Prison blogs are not limited to the UK. During the last few months I’ve become aware of a number of fellow prisoner bloggers from the USA and Canada. Occasionally, I’ll flag up one of their posts that I have found particularly interesting. There are some odd parallels between the prison systems over there in North America and our own, as well as many differences.
|What goes on within these walls?|
So why is there such interest in what we write and post online? Prison, by its very nature, is a closed world and that encourages a climate of misinformation – often propagated by the tabloid media – as well as popular distrust and fear of crime and criminals. It’s perhaps not entirely surprising that people who are faced with the likelihood of imprisonment for the first time panic at the prospect and can even consider committing suicide as a means of avoiding being banged-up.
I’ve been pleased to read recent comments made on Prison UK: an Insider’s View by those who are in this position that indicate how helpful they are finding the opportunity to find out more about the whole prison experience from ex-cons, as well as to ask specific questions. Since its launch at the beginning of July, this blog has attracted around 300 comments or questions, all of which I’ve tried to answer as best I can.
I’m always chuffed when other former prisoners (or their families) contribute their own responses to the discussions. Anything positive that people can take from these posts or online comments will mean that this blog is having a worthwhile impact by helping those readers who are at risk of being given custodial sentences find some answers as they prepare for the possibility of doing time in the slammer.

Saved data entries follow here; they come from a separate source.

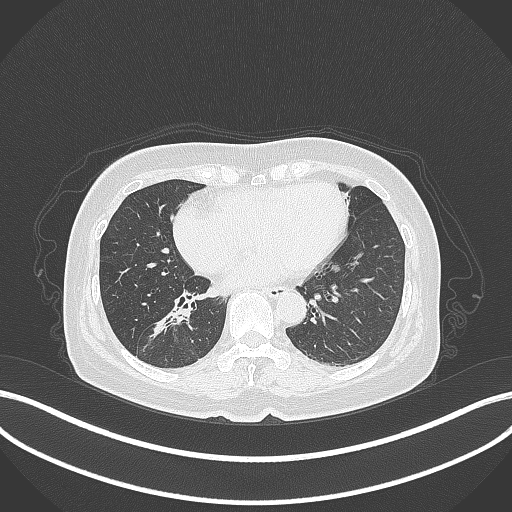
Chest CT, one axial slice; slice 154 of 429 in the series (ordered by position); reconstruction kernel B70f; 120 kVp; lung window (W 1500 / L -600 HU); 1 mm slice thickness; 512 × 512 image matrix. Female patient, age 67 years. Case-level facts recorded for this patient, not image findings: clinical TNM (as recorded): T1c N1 M0; histopathological grade: G2-3.
Outlined on this slice (bounding box drawn by a radiologist):
- lung tumour (recorded histology: adenocarcinoma): bounding box <146,301,194,352> (left, top, right, bottom; pixels)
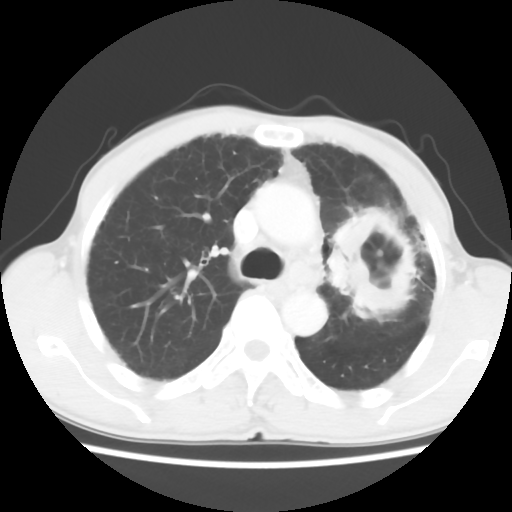
Chest CT, one axial slice; 120 kVp; lung window (W 1500 / L -600 HU); 5 mm slice thickness; 512 × 512 image matrix, field of view 308 × 308 mm. Male patient, age 64 years. Case-level facts recorded for this patient, not image findings: clinical TNM (as recorded): T3 N3 M0; histopathological grade: G3.
Structures marked on this image (rectangle marked by the reading radiologist):
- lung tumour (recorded histology: adenocarcinoma): bounding box (x1, y1, x2, y2) in pixels: (325, 194, 432, 332)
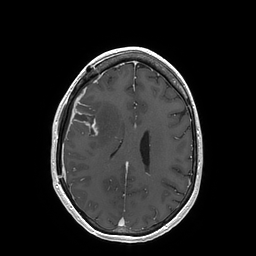
Brain MRI from a brain-tumour surgery series, one axial slice; position 66 of 202 along the scan axis; T1-weighted post-contrast; 1 mm slice thickness; 256 × 256 image matrix, field of view 250 × 250 mm. From the clinical record (not read from this slice): histopathology: Glioblastoma; WHO grade: 4; IDH mutation: no.
Annotated regions visible in this slice (manually delineated by an expert):
- tumour: bounding box (x1, y1, x2, y2) in pixels: (72, 108, 97, 136)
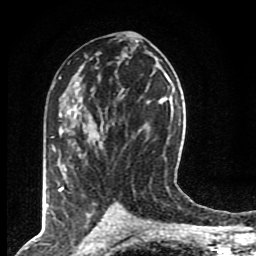
Breast MRI (dynamic contrast-enhanced), one axial slice; slice 47 of 80 in the series (ordered by position); cropped to one breast; dynamic contrast-enhanced series, time point 2 of 8 at this slice position (early post-contrast); 1.5 T; TE 4.2 ms, TR 7 ms; 2 mm slice thickness; 256 × 256 image matrix. Female patient.
Outlined on this slice (semi-automatic segmentation, software-assisted and operator-edited):
- enhancing-tissue mask used for the functional tumour volume (all voxels passing the contrast-enhancement thresholds inside the analysis volume; usually the tumour): bounding box <59,123,85,192> (left, top, right, bottom; pixels)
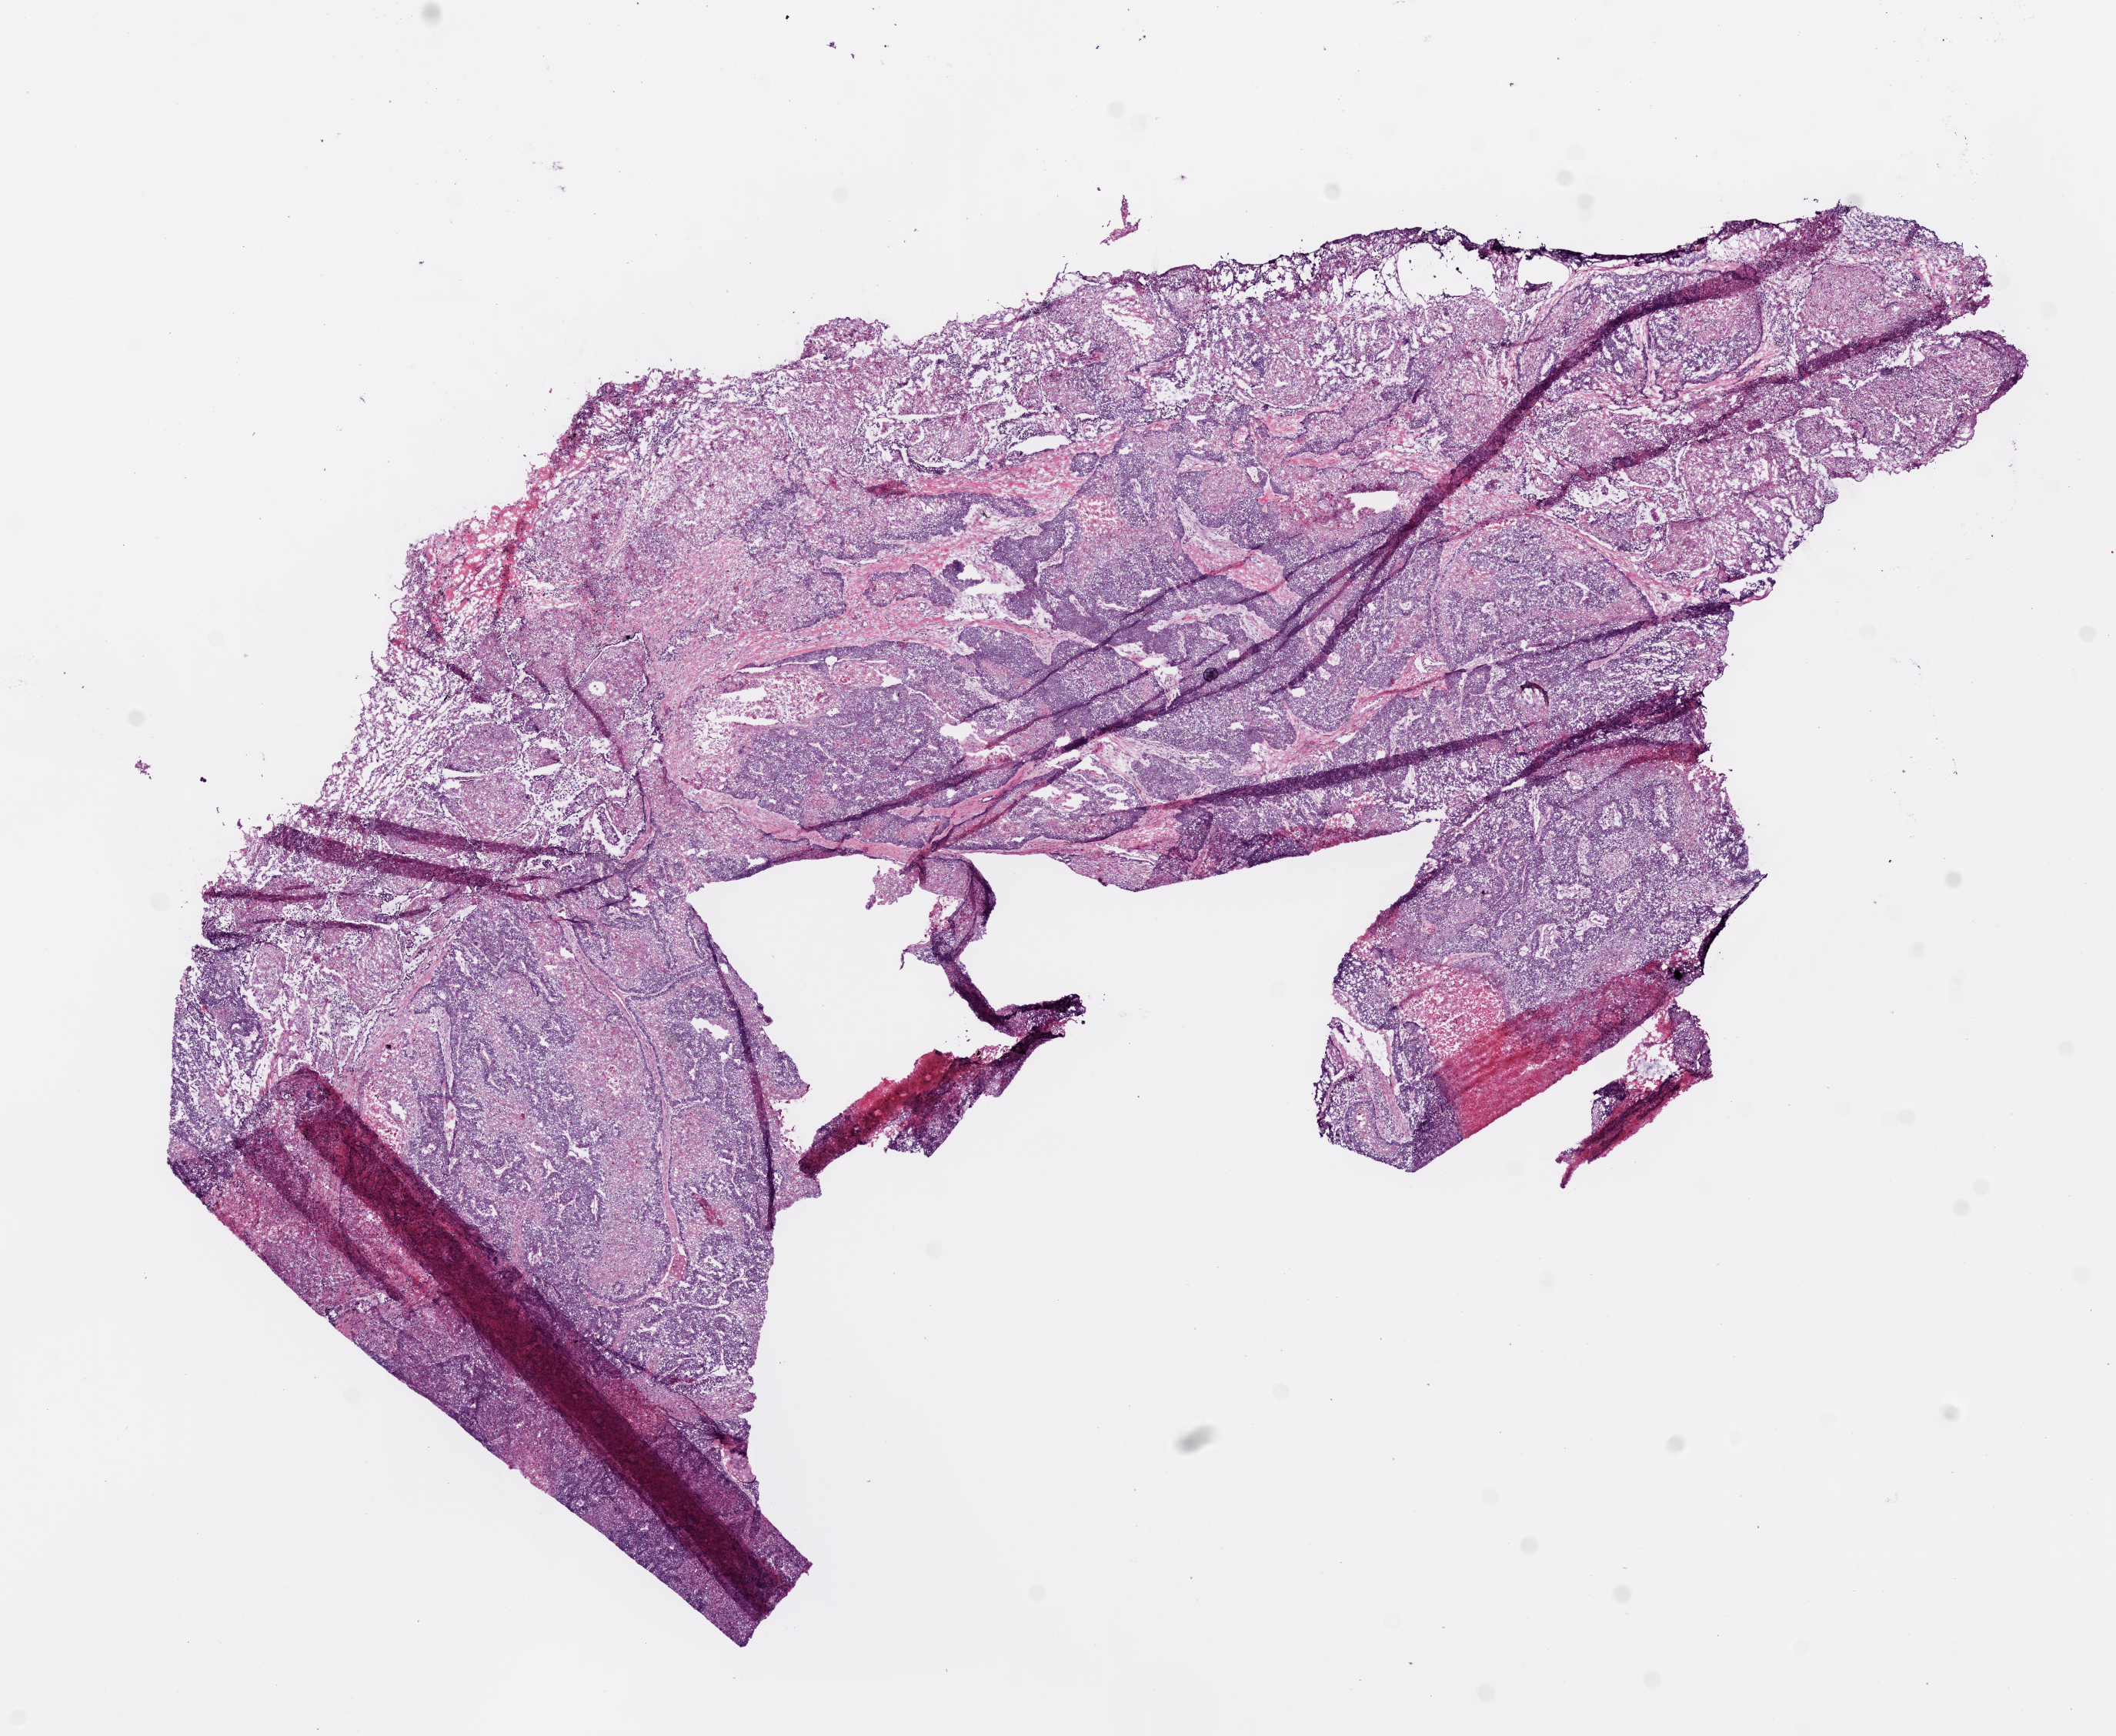
Whole-slide histology image, Hematoxylin and eosin (H&E) stained, low-resolution overview of the scanned area, about 11.0 x 9.1 mm (from a 20x scan); frozen section; primary tumour sample from the lung. Male patient; age at initial diagnosis 39 years. Pathologist review of this section (percent, as recorded): tumour cells 80%, tumour nuclei 85%.
Pathologic diagnosis: Squamous cell carcinoma, NOS.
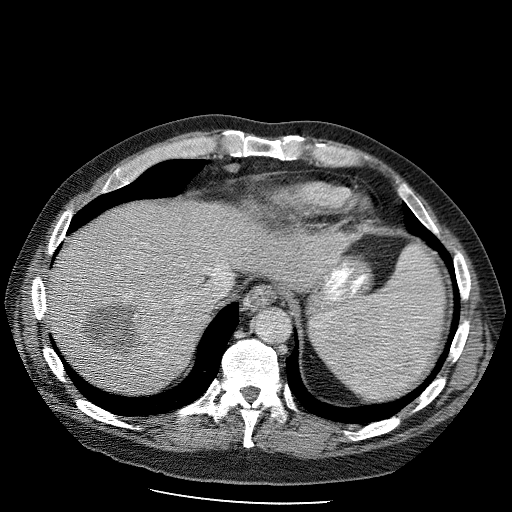
Contrast-enhanced abdominal CT (liver protocol), one axial slice; slice 86 of 98 in the series (ordered by position); reconstruction kernel STANDARD; 120 kVp; soft-tissue window (W 400 / L 40 HU); 512 × 512 image matrix, field of view 400 × 400 mm. Case-level facts recorded for this patient, not image findings: diagnosis: hepatocellular carcinoma (patient treated with transarterial chemoembolisation; whether this scan precedes or follows treatment is not stated here); TNM stage (as recorded): Stage-II; Child-Pugh class: B; tumour nodularity: uninodular.
Outlined on this slice (semi-automatically segmented with operator editing):
- abdominal aorta: bounding box (x1, y1, x2, y2) in pixels: (256, 309, 292, 344)
- liver parenchyma outside the tumour (the mass and vessels are separate outlines, so this box may not span the whole liver): (48, 202, 309, 388)
- mass: (80, 299, 152, 353)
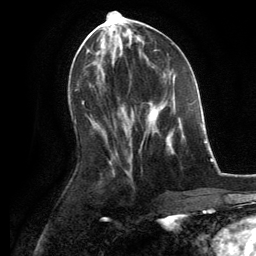
Breast MRI, one axial slice. Position 59 of 134 along the scan axis. Cropped to one breast. Dynamic contrast-enhanced series, time point 2 of 6 at this slice position (early post-contrast). 3 T. TE 2.8 ms, TR 7.3 ms. 1.2 mm slice thickness. 256 × 256 image matrix. Female patient.
Outlined on this slice (semi-automatically segmented with operator editing):
- enhancing-tissue mask used for the functional tumour volume (all voxels passing the contrast-enhancement thresholds inside the analysis volume; usually the tumour): bounding box <146,101,183,146> (left, top, right, bottom; pixels)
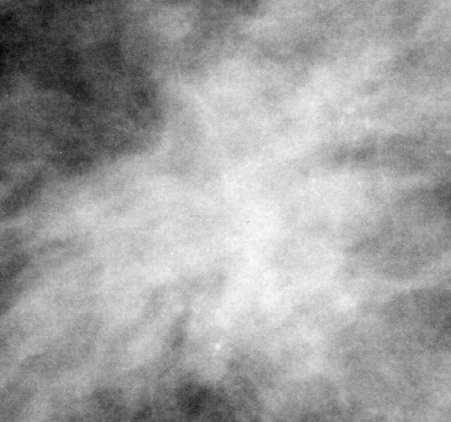
Crop from a digitized film mammogram around one marked abnormality; right breast; CC view.
Mass, shape irregular, margins spiculated; BI-RADS assessment category 5; pathology (as recorded): malignant.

|Preparing for prison: information|
In addition to the blogs already mentioned above, there are also several excellent websites that publish contributions from serving or ex-cons. A good example is Comment with Convictions. These sites allow for a wider dissemination of peoples’ thoughts, reflections and experiences of the criminal justice system, positive and negative.
Having a loved one or close friend in prison also seems to be a strong motivation for searching out reliable information online. There are various websites and blogs that focus on either general prison issues as they affect families (Prisoners Families Voices, for example) or on specific campaigns against wrongful convictions and miscarriages of justice. I think that these demonstrate just how severe the impact of imprisonment can be on the families of prisoners, as well as their friends and supporters.
Other interesting blogs cover different aspects of the criminal justice system, whether in the magistrate’s courts (for example The Magistrate’s Blog and The Justice of the Peace) or Probation (eg On Probation Blog). There are also a few blogs by serving police officers, ex-prison officers and I’ve so far found one written by a prison chaplain - Get Out of Jail Free. Although there is an online forum for prison officers (PrisonOfficer.org.uk), as well as a few members of the uniformed prison staff who use Twitter, it would be good to have a regular blog written by a serving screw, obviously under a pseudonym in order to avoid any problems with management or the National Offender Management Service (NOMS).
|New monthly newspaper for prisoners|
Where prison-themed blogs and websites have least impact – ironically – is actually in our jails where virtually no prisoners ever have access to the internet or online media. I’ve been delighted to have been asked to contribute a recent feature article for Jail Mail, the brand new monthly newspaper aimed at prisoners and those working in the criminal justice system. Maybe this is an example of how a crossover between online media and print journalism can make relevant sections of the ‘net more accessible to serving inmates.
I certainly intend, my real work permitting, to continue blogging, at least while there is still popular interest (at present the blog is getting 1,000 hits or more each day). I plan to include a mixture of personal experiences, with some commentary on current political developments and relevant news about our prison system. God knows, we sometimes need to challenge the misrepresentations, lies and smears about prisons and prisoners that we read almost every day in the likes of the Daily Mail and The Sun.